ASML has raised its 2026 outlook again, reinforcing one of the clearest truths of the current AI boom: the companies that make advanced chips possible are now as strategically important as the companies building AI models.
The Dutch chip-equipment giant now expects 2026 sales between EUR43 billion and EUR45 billion, up from its earlier range of EUR36 billion to EUR40 billion, according to market reports following its Q2 results. The Wall Street Journal reported that ASML’s stronger guidance was driven by unrelenting AI demand, while Investing.com noted Q2 net sales of about EUR9.3 billion and net income of about EUR2.9 billion.
ASML matters because it is the only company that makes the most advanced extreme ultraviolet lithography systems at the heart of leading-edge chip production. TSMC, Samsung, Intel, SK Hynix and Micron all depend on advanced lithography to produce the chips and memory needed for AI servers, smartphones, PCs and cloud infrastructure.
TechBooky has covered the pressure AI is putting on the wider technology stack, from AI spending becoming an inflation story to IBM’s warning that customers are redirecting spending toward servers, storage and memory. ASML’s results show the same story from the supplier side: demand is moving upstream into the machines that make the chips.
When cloud providers, AI labs and chipmakers want more compute, they do not simply order more servers. The entire supply chain has to respond. More advanced chips require more wafer capacity, more advanced process technology, more memory and more lithography tools. ASML sits near the centre of that chain.
That is why ASML’s guidance matters beyond its own shareholders. If ASML is lifting forecasts and planning capacity expansion, it means chipmakers are still committing serious capital to AI-related demand. It also suggests that the industry expects AI infrastructure spending to remain strong beyond one or two quarters.
The memory angle is especially important. AI systems need huge amounts of high-bandwidth memory and advanced DRAM. That demand is now affecting everything from data centres to smartphones, as TechBooky noted in its recent smartphone shipment story.
ASML’s strength also exposes a constraint.
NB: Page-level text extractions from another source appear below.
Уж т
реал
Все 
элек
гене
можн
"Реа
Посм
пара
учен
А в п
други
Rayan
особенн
EUV systems are complex, expensive and slow to manufacture. Even if demand rises quickly, supply cannot instantly follow. Reports suggest ASML is looking to expand EUV output over the next two years, but the market may still face tightness if AI capital spending continues at its current pace.
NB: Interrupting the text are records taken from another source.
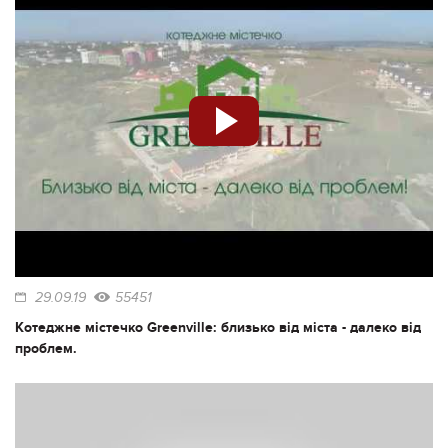
29.09.19
55451
Котеджне містечко Greenville: близько від міста - далеко від
проблем.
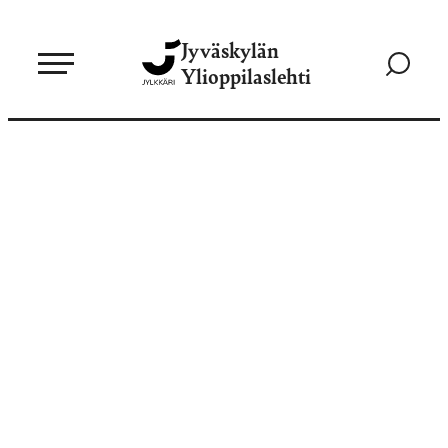
Siirry
Jyväskylän
suoraan
Siirry
Ylioppilaslehti
sisältöön
hakusivul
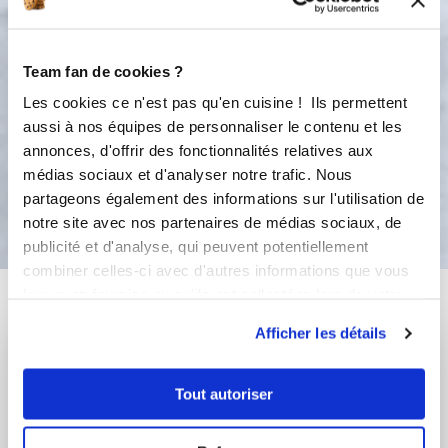
mini louche Enfournez 20 min à 220°
( vérifier la cuisson selon votre four)
Servir chaud ou tiède ou froid Pour
Team fan de cookies ?
garder le croustillant, passer la gaufre
quelques minutes au grille pain Bon
Les cookies ce n'est pas qu'en cuisine ! Ils permettent
appétit
aussi à nos équipes de personnaliser le contenu et les
annonces, d'offrir des fonctionnalités relatives aux
médias sociaux et d'analyser notre trafic. Nous
Bon appétit !
partageons également des informations sur l'utilisation de
notre site avec nos partenaires de médias sociaux, de
publicité et d'analyse, qui peuvent potentiellement
combiner celles-ci avec d'autres informations que vous
Vous aimerez aussi ...
leur avez fournies ou qu'ils ont collectées lors de votre
utilisation de leurs services.
Afficher les détails
Tout autoriser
That creates a powerful pricing environment for ASML, but also a strategic bottleneck for the industry. If chipmakers cannot get enough advanced tools quickly, the AI infrastructure race becomes partly a race for production slots, not just design talent or cloud contracts.
ASML’s upgraded outlook is good news for the semiconductor supply chain, but it also confirms that AI is becoming more capital intensive. Every new generation of models requires more compute, and that compute requires a deeper industrial base.
This is why AI competition is now being fought across multiple layers: chips, lithography, memory, power, data centres, export controls and software. OpenAI, Google, Microsoft and Meta may dominate headlines, but companies like ASML quietly determine how fast the physical infrastructure of AI can scale.
The lesson is simple: the AI boom is not only a software story. It is an industrial story, and ASML just gave the market another reminder of who controls one of the most important gates.